OPINION:
Under President Joe Biden’s order, all US troops in Afghanistan will be withdrawn by month’s end except for the hundred or so guarding our embassy in Kabul. Coalition troops are withdrawing on the same schedule. The Taliban’s reconquest of Afghanistan is proceeding rapidly against the sometimes resistance of Afghan security forces.
The fact is that we have been defeated there in almost exactly the same way we were in Vietnam. Politicians and pundits are already trying to blame our defeat on some disfavored person or group.
History will soon find that there is plenty of blame to go around for our defeat in the twenty-year Afghanistan War. Presidents, vice presidents, cabinet members, and White House advisors, as well as the generals who ran the war, all must share it.
Winning is an accumulation of decisions, and so is defeat.

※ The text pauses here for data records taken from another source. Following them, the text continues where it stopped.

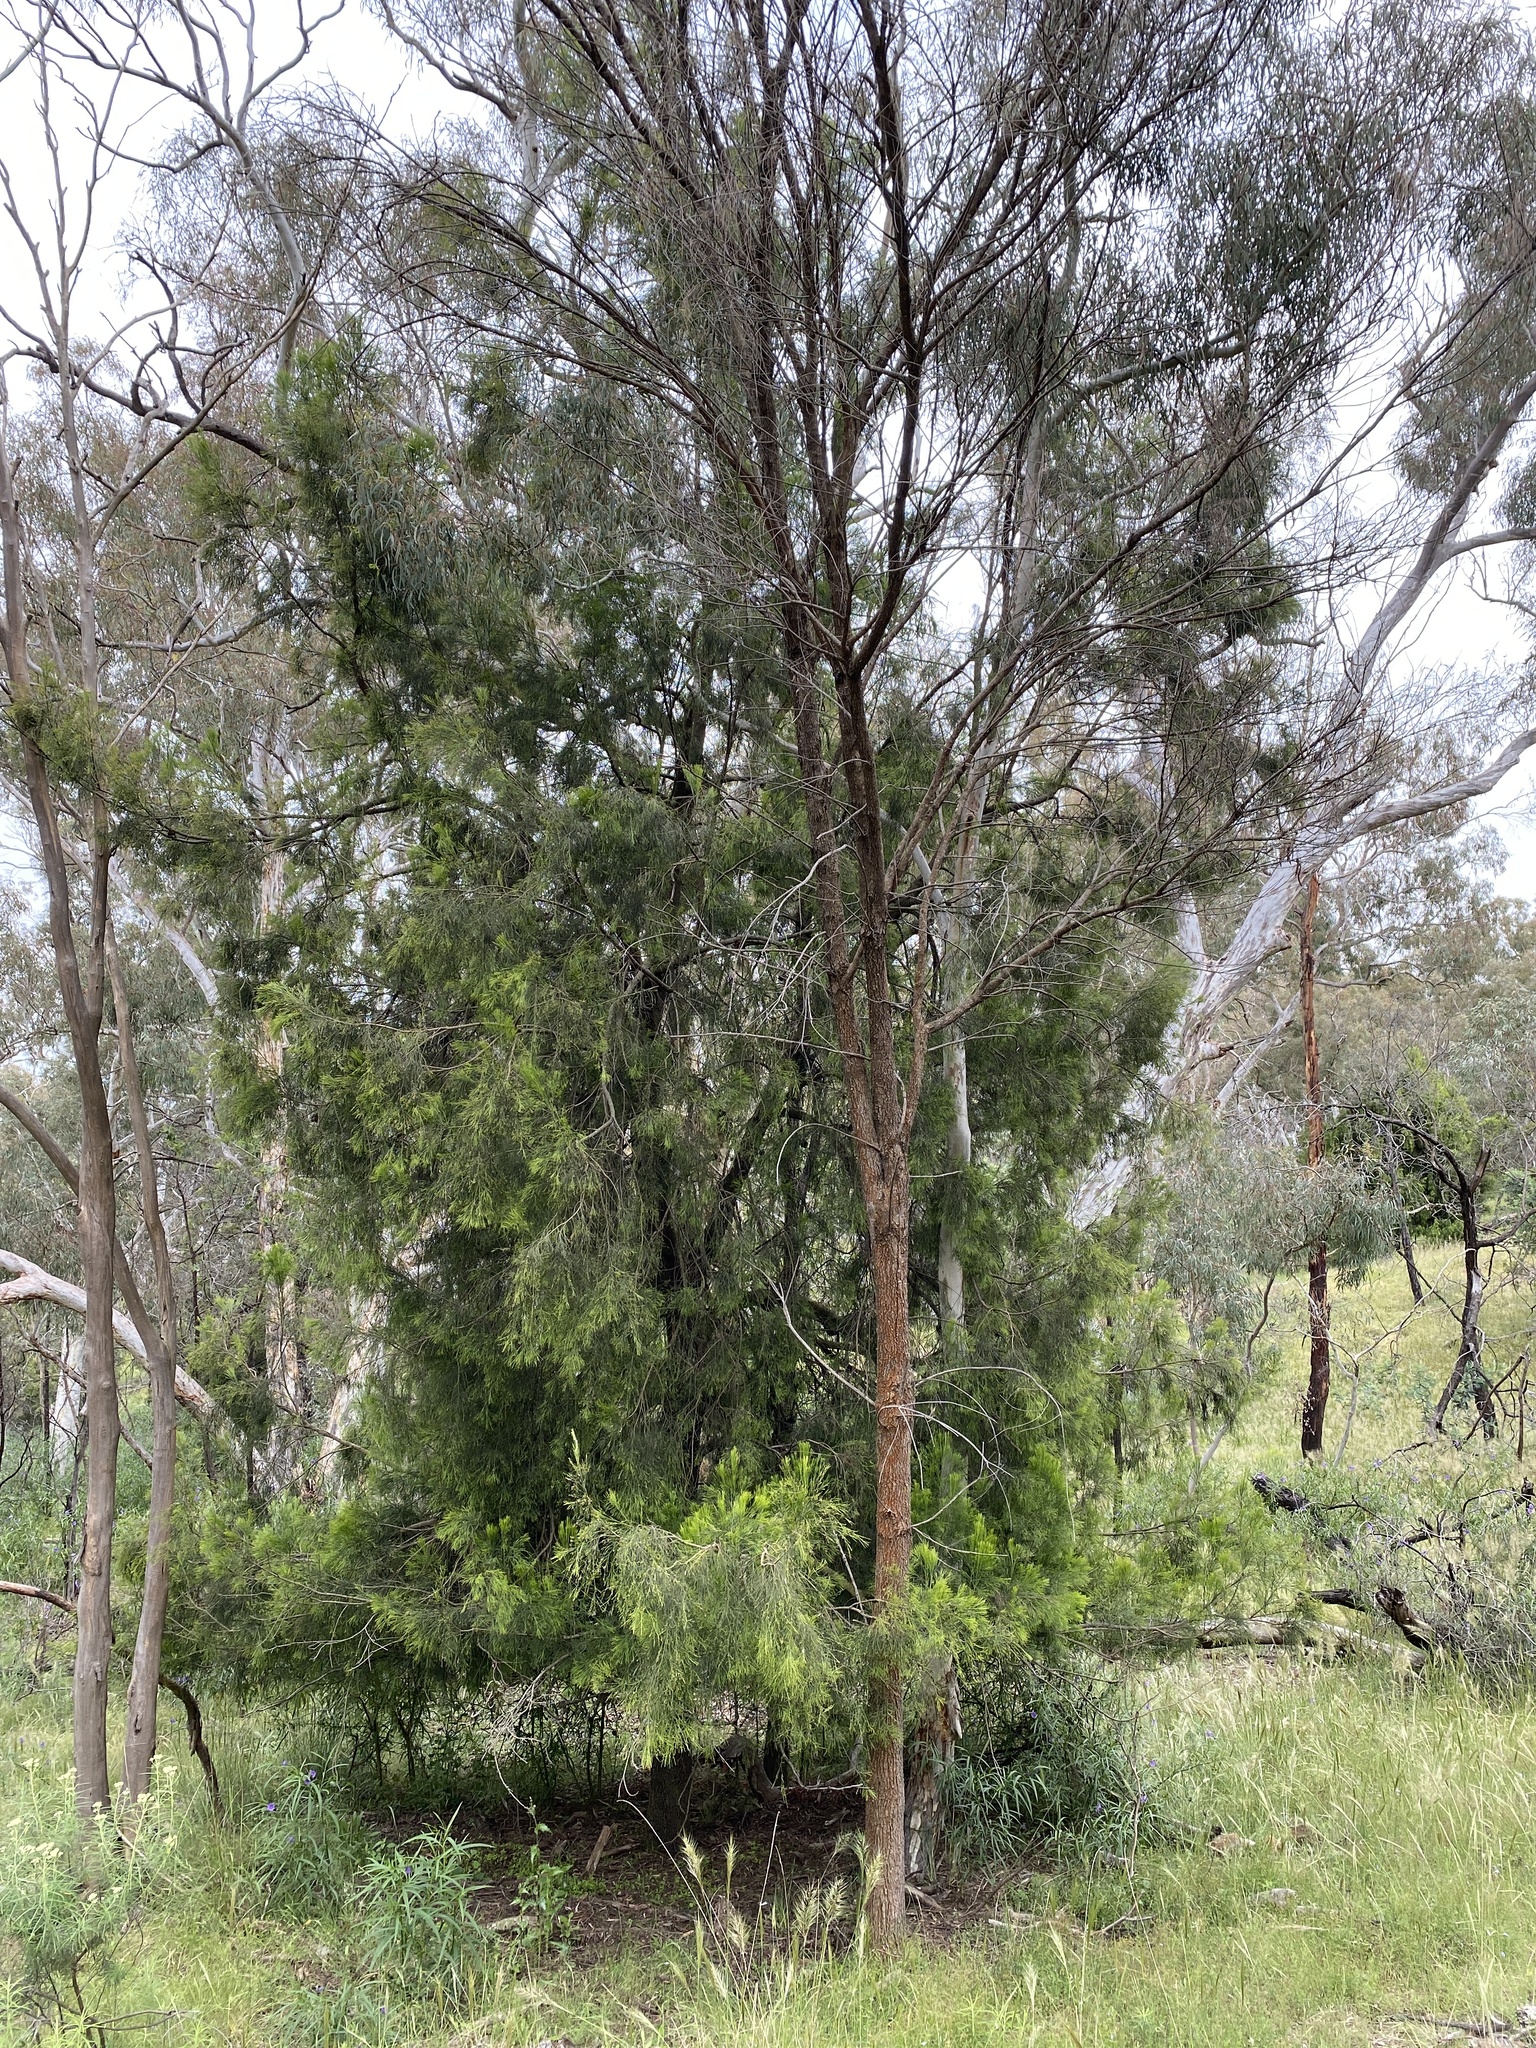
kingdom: Plantae
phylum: Tracheophyta
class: Magnoliopsida
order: Santalales
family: Santalaceae
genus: Exocarpos
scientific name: Exocarpos cupressiformis
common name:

It’s not difficult to identify the people and organizations who made the bad decisions that compounded over twenty years to comprise the reasons for our defeat. Before we do that, it’s necessary to define what comprised our defeat. Then we can identify those responsible for making and carrying out the decisions that led to it.
President George W. Bush established the original mission to overthrow the Taliban government, punish al-Qaida, bring Usama bin Laden to justice, and then deliver peace and democracy to Afghanistan.
We overthrew the Taliban government quickly, but they were never truly defeated and have never severed their ties to al-Qaida. It took ten years to kill bin Laden, but peace never came to Afghanistan. Our attempt to implant democracy failed as it inevitably would.
Mr. Bush’s nation-building strategy, as I have written since 2003, was fundamentally flawed. Islam prohibits the separation of religion and state and therefore doesn’t permit democracy. It was easy for the Taliban to convince the Afghan people that we were the enemy, trying to steal their religion. By failing to defeat the Islamist ideology, we could not win in Afghanistan or Iraq.
Mr. Bush’s strategy and his successors’ actions failed to prevent China, Russia, Pakistan, and Iran from supporting the Taliban, which they have, for years, with funds and arms.
The Afghanistan War, named “Operation Enduring Freedom,” began on October 7, 2001, when the first Army Special Forces unit entered Afghanistan. In November 2001, then-secretary of defense Donald Rumsfeld – as he wrote in his memoir - told Mr. Bush, “It’s my view we need to limit our mission to getting the terrorists who find their way to Afghanistan. We ought not to make a career out of transforming Afghanistan.” Mr. Bush decided against that advice.
Mr. Bush’s nation-building strategy is the principal reason we lost in both Afghanistan and Iraq. In his memoir, then-vice president Richard Cheney makes no mention of advising against nation-building, so he must share the blame. So must then-secretary of state Colin Powell whose “Pottery Barn” rule – “if you break it, you bought it” – convinced Mr. Bush to undertake nation-building.
Presidents Obama and Trump both must also share the blame, as must President Biden who, as Mr. Obama’s vice president, stood with him on strategy. Mr. Obama intentionally surrendered the ideological war and supported the nation-building strategy as an afterthought. Mr. Trump never saw the necessity for the ideological war and continued nation-building for lack of a better idea. His 2020 “peace deal” with the Taliban assumed, rather than required that the Taliban would enter into serious peace negotiations and sever its ties to al-Qaida. It never did either.
A great share of the blame must go to the generals and admirals who convinced themselves that nation-building and the counterinsurgency strategy – “COIN,” which meshed with it perfectly — was succeeding in Afghanistan and then Iraq. Generals such as David Petraeus, who authored the COIN strategy, and others whose names became household words — George Casey, Stanley McChrystal, and more – either didn’t understand why nation-building couldn’t succeed or simply drank the COIN Kool-Aid. Even after it became clear that nation-building was failing, they continued to support it.
The generals who commanded in Afghanistan, in particular, deluded themselves into believing that twenty years of US training guaranteed that Afghan soldiers would fight rather than desert the Kabul government after US and Coalition troops left. That delusion enabled the Taliban’s ongoing reconquest of Afghanistan.
President Biden sent B-52s and AC-130 gunships to target some Taliban on August 7 to cover our retreat. There’s no evidence that the airstrikes even slowed the Taliban’s advance. Mr. Biden should have left sufficient airpower, special forces, and intelligence assets in Afghanistan to prevent the creation of terrorist safe havens from which attacks could be mounted against us or our allies. Had he done so, the Taliban’s reconquest of Afghanistan would have been rendered almost insignificant.
The Taliban will soon capture Kabul and re-establish their “emirate” in Afghanistan. Whatever rights Afghan men and women had under the US-supported Kabul government will evaporate overnight.
Many lessons should be learned from our defeat in Afghanistan, but that is for another day. We first have to ask ourselves whether America is, at this point in history, politically capable of winning any war.
• Jed Babbin, a deputy undersecretary of Defense in the George H.W. Bush administration, is the author of “In the Words of Our Enemies.”